Guitar and Stethoscope
In Alfred Hitchcock' thriller Vertigo, the hero is hospitalized in a catatonic state after witnessing the horrifying death of the woman he loves. The psychiatrist puts on a record of classical music, but the patient' despairing friend (would-be girlfriend) says something to the effect of: “I don’t think Mozart is going to help.”
It's a powerful image. But fortunately, music therapy has a much better track record than that.
Defining Music Therapy
First, a definition. According to the American Music Therapy Association, Inc. (http:musictherapy.org), music therapy is an established health care profession that uses music to address the physical, emotional, cognitive, and social needs of individuals of all ages.
Music therapists assess the well-being, physical health, social functioning, communication abilities, and cognitive skills of clients through musical responses. They then design music sessions for individuals and groups. Working in hospitals, rehabilitation facilities, outpatient clinics, day care treatments, agencies serving the developmentally disabled, senior residences, and schools-as well as in private practice-music therapists participate in interdisciplinary treatment teams along with social workers, doctors, and other professionals to set goals and determine progress.
Music therapy seems to be increasing in appeal as it is applied to new areas-such as wellness programs, neonatal care, prisons, hospices, and dementia units.

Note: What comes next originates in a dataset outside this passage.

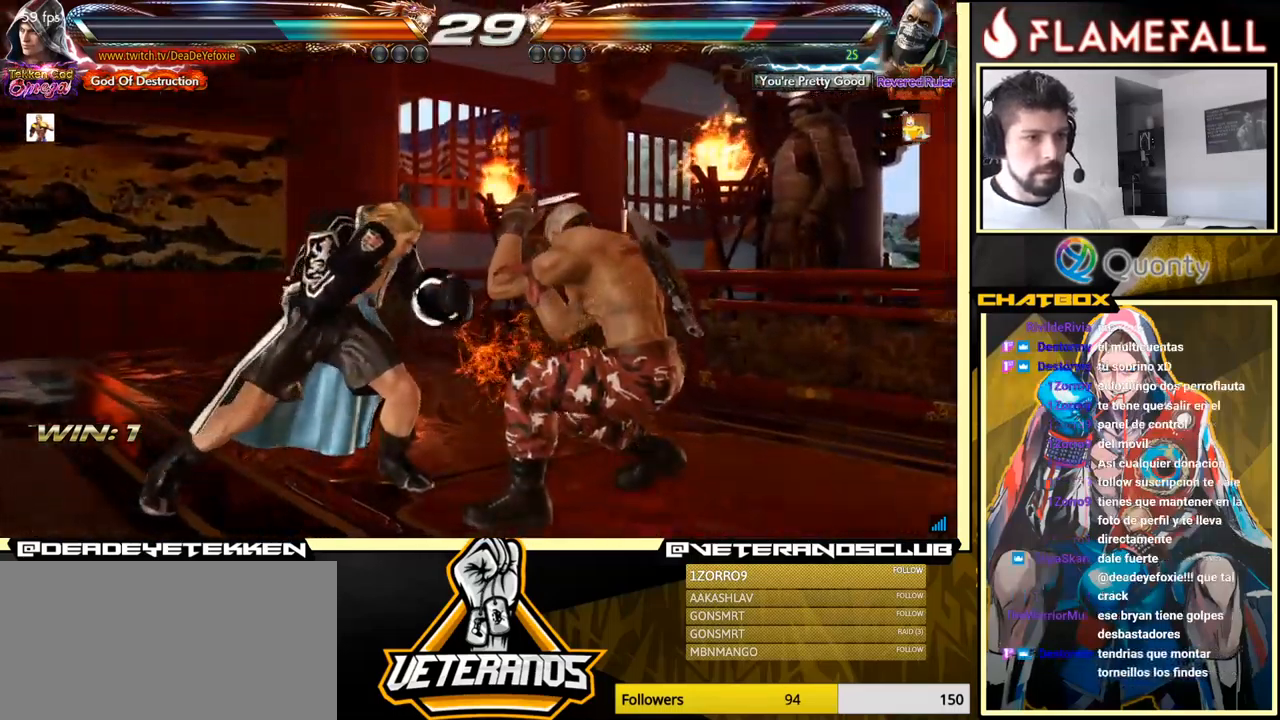
{"buttons": [], "left_stick": "left", "events": [[100, "Y", "down"], [117, "B", "down"], [117, "Y", "up"], [134, "B", "up"], [300, "left_stick", "left"]]}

Although the roots of music therapy are ancient-think David playing his harp and singing for the depressed King Saul-AMTA says that the 20th-century discipline began after the World Wars. Community musicians went to veterans’ hospitals around the country to play for veterans suffering from both physical and emotional trauma and observed their improvement. The first music therapy degree program in the world was established at Michigan State University in 1944. The association itself was founded in 1998, as the merger of two earlier umbrella organizations.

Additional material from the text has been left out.